Sin hipoteca ni hijos, la pereza se convierte en lujo
Una conversación informal revela una tensión real: un trabajador confiesa su desgana y recibe una respuesta que lo cambia todo. «¿Tienes hipoteca, alquiler o hijos? Si no, no remes tanto». La frase, golpe seco en un debate de conocidos, condensa una corriente que crece: el esfuerzo como medio, no como fin.
La idea no es nueva, pero se explicita con crudeza cuando se habla de la relación entre cargas económicas y motivación profesional. Quien no tiene obligaciones financieras urgentes puede permitirse cuestionar el ritmo impuesto por la rutina. La pereza, entonces, deja de ser un defecto para convertirse en señal de autonomía.
Hay quien sostiene que esta postura es un lujo de una minoría sin deudas. Otros argumentan que es la consecuencia natural de un mercado laboral que no recompensa el esfuerzo extra. Lo cierto es que la conversación enciende un debate incómodo: si la necesidad económica desaparece, ¿qué empuja a trabajar?
La discusión queda abierta. Mientras unos ven una celebración de la vagancia, otros señalan que es el síntoma de una cultura del trabajo mal entendida. La única conclusión segura es que la pereza, en ciertas condiciones, deja de ser pecado y se vuelve estrategia.

## Tarea 1
Responde a estas preguntas sobre el texto acerca de la pereza y las cargas económicas:
(a) ¿Por qué tres cosas se le pregunta al trabajador en la frase citada?
(b) ¿En qué se convierte la pereza para quien no tiene obligaciones financieras urgentes?
(c) ¿En qué se vuelve la pereza en ciertas condiciones, según la única conclusión segura?
## Tarea 2
Transcribe literalmente el pasaje del texto sobre la pereza que comienza en las palabras «Hay quien sostiene» y termina después de «empuja a trabajar?».
Los registros constituyen un material independiente del texto anterior.

Entradas de datos recopiladas

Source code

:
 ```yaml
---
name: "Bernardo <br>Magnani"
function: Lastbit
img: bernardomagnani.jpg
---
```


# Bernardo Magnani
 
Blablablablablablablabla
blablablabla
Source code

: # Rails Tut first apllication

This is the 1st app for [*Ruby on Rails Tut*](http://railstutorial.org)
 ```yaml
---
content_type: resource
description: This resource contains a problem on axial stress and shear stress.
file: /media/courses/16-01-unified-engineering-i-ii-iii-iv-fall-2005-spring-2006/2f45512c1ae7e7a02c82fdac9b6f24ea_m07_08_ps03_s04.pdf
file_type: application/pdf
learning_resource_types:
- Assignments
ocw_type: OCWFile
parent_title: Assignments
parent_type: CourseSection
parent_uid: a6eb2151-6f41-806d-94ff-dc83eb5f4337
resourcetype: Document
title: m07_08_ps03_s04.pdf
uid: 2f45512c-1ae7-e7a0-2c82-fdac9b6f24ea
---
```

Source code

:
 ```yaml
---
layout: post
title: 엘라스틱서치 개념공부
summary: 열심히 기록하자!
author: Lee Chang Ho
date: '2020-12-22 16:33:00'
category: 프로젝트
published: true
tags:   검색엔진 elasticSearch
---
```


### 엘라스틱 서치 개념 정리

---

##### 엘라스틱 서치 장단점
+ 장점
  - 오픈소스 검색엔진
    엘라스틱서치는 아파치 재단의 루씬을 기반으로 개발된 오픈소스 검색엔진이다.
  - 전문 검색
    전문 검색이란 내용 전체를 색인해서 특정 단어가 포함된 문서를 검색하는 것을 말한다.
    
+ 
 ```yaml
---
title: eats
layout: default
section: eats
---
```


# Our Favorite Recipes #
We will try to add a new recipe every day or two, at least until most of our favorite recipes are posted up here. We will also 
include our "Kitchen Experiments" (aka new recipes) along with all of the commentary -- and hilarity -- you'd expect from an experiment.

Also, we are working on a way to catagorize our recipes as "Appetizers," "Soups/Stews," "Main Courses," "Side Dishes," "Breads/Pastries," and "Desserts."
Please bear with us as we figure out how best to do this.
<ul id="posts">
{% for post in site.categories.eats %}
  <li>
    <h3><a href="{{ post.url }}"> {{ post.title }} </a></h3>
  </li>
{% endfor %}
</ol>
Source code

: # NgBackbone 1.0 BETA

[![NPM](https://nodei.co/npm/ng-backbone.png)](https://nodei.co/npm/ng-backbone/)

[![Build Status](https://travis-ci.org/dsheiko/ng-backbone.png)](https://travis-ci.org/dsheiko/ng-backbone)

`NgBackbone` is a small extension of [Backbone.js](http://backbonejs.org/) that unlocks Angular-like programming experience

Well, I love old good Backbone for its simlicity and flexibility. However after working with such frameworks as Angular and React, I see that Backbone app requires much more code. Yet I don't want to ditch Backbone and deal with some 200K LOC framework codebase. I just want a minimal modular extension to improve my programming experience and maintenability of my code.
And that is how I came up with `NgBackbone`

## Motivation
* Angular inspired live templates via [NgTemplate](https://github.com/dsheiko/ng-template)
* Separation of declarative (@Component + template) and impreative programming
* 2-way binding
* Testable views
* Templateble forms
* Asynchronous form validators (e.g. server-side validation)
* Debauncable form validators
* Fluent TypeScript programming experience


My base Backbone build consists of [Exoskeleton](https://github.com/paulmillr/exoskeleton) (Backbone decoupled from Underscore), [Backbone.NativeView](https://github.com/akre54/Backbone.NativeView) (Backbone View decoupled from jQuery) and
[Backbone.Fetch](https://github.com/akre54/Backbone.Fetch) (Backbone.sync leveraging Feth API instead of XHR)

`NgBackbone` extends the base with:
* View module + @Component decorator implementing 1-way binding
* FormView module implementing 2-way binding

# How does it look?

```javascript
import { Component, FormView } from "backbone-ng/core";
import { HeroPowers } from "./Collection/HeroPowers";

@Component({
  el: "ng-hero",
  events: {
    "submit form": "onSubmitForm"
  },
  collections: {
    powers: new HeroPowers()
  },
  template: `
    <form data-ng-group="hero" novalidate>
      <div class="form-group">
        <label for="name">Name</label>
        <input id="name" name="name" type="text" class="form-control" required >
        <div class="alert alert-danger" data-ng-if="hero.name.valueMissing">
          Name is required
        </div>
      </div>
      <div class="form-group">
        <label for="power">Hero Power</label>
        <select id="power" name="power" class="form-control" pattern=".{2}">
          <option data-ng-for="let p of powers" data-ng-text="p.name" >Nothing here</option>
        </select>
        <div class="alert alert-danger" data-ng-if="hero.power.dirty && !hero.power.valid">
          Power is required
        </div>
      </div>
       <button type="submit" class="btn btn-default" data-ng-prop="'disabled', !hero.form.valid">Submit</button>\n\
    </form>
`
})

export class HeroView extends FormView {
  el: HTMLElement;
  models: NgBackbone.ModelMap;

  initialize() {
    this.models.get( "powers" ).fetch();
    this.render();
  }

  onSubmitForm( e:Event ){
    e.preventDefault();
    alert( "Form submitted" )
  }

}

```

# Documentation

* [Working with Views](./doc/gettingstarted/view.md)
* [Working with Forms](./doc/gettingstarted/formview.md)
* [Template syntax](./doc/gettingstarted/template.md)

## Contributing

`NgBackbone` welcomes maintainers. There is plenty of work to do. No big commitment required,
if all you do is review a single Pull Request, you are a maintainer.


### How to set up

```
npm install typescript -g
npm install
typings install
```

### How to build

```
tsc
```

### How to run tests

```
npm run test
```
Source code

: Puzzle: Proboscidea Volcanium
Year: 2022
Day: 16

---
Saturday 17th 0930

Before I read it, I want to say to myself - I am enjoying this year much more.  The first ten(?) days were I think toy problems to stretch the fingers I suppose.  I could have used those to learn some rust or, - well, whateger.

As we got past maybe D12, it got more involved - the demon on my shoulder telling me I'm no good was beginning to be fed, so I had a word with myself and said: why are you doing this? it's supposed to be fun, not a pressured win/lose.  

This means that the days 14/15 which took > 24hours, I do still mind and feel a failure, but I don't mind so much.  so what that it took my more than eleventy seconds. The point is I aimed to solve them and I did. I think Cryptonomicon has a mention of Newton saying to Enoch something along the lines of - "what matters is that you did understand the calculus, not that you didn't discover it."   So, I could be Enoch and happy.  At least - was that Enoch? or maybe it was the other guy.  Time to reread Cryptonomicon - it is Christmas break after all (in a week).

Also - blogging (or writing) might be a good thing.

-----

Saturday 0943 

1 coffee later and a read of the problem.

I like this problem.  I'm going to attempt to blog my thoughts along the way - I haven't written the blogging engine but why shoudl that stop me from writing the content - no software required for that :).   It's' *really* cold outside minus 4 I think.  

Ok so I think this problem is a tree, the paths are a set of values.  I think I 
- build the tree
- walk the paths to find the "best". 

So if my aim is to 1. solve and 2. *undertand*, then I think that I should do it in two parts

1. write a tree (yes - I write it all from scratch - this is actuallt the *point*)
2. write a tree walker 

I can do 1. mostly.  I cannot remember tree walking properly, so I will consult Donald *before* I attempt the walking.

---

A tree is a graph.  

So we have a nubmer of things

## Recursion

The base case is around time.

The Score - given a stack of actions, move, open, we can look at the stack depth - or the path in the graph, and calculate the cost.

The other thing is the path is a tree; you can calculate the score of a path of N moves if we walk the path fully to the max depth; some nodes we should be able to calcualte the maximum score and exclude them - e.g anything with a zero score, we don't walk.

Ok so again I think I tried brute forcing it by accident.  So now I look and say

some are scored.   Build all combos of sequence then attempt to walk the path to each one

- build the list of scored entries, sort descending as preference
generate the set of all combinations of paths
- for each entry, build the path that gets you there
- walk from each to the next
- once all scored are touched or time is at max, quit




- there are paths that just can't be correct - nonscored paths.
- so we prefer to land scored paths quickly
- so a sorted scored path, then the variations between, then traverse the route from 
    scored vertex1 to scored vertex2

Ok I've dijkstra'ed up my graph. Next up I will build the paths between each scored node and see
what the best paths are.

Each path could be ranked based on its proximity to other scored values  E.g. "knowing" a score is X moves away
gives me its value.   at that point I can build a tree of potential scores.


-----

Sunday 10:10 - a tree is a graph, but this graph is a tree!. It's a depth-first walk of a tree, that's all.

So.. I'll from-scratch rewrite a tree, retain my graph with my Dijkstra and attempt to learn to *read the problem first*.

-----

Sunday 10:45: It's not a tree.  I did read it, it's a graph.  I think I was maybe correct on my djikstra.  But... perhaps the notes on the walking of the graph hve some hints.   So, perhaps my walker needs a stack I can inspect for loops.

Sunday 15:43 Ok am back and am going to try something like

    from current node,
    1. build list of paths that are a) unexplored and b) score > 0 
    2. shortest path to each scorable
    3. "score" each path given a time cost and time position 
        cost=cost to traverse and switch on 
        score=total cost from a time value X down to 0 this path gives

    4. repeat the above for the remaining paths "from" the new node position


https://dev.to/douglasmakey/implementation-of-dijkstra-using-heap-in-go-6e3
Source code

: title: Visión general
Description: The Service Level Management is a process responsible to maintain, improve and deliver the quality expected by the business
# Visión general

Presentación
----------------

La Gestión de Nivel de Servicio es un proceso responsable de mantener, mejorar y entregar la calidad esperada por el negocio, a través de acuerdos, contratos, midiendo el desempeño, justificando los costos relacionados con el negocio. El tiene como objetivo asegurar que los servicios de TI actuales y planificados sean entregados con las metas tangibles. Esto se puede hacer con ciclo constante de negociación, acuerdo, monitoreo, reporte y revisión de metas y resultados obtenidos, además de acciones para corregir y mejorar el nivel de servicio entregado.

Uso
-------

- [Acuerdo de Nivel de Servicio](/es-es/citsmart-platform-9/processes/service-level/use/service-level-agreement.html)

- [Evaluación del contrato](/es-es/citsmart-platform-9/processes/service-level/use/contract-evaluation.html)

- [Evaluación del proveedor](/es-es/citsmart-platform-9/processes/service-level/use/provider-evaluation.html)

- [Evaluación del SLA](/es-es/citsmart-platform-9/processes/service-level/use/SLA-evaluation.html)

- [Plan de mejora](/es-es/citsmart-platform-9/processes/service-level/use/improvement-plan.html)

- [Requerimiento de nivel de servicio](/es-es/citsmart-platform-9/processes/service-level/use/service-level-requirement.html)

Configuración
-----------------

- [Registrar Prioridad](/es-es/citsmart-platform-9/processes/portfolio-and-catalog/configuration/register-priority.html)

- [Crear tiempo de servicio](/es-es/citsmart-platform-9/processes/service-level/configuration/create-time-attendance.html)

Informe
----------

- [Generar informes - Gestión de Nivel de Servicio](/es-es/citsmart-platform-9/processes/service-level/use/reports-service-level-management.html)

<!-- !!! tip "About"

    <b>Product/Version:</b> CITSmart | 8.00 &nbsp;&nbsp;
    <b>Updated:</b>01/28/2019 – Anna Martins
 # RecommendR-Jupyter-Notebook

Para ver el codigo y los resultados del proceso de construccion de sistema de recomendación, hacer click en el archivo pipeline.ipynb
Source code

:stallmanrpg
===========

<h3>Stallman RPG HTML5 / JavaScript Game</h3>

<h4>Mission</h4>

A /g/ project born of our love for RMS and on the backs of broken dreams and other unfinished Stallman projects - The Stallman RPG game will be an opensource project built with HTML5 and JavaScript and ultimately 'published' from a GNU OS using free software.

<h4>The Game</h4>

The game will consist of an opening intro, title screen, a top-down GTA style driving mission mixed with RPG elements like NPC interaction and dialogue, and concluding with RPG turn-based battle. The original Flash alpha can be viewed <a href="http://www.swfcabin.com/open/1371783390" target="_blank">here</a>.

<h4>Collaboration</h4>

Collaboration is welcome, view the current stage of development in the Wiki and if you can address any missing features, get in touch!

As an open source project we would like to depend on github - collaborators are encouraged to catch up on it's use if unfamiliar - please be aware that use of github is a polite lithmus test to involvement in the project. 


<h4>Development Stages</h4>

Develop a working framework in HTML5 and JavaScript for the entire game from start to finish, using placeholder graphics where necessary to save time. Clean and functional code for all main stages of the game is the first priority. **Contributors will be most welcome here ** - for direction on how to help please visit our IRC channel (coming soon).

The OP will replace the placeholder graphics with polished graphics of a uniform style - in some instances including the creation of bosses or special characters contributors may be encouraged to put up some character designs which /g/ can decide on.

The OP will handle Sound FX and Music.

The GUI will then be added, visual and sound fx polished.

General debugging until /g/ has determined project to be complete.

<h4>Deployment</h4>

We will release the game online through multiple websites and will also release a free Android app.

## Respuesta esperada 1
(a) Si tiene hipoteca, alquiler o hijos.
(b) En señal de autonomía.
(c) En estrategia.

## Respuesta esperada 2
Hay quien sostiene que esta postura es un lujo de una minoría sin deudas. Otros argumentan que es la consecuencia natural de un mercado laboral que no recompensa el esfuerzo extra. Lo cierto es que la conversación enciende un debate incómodo: si la necesidad económica desaparece, ¿qué empuja a trabajar?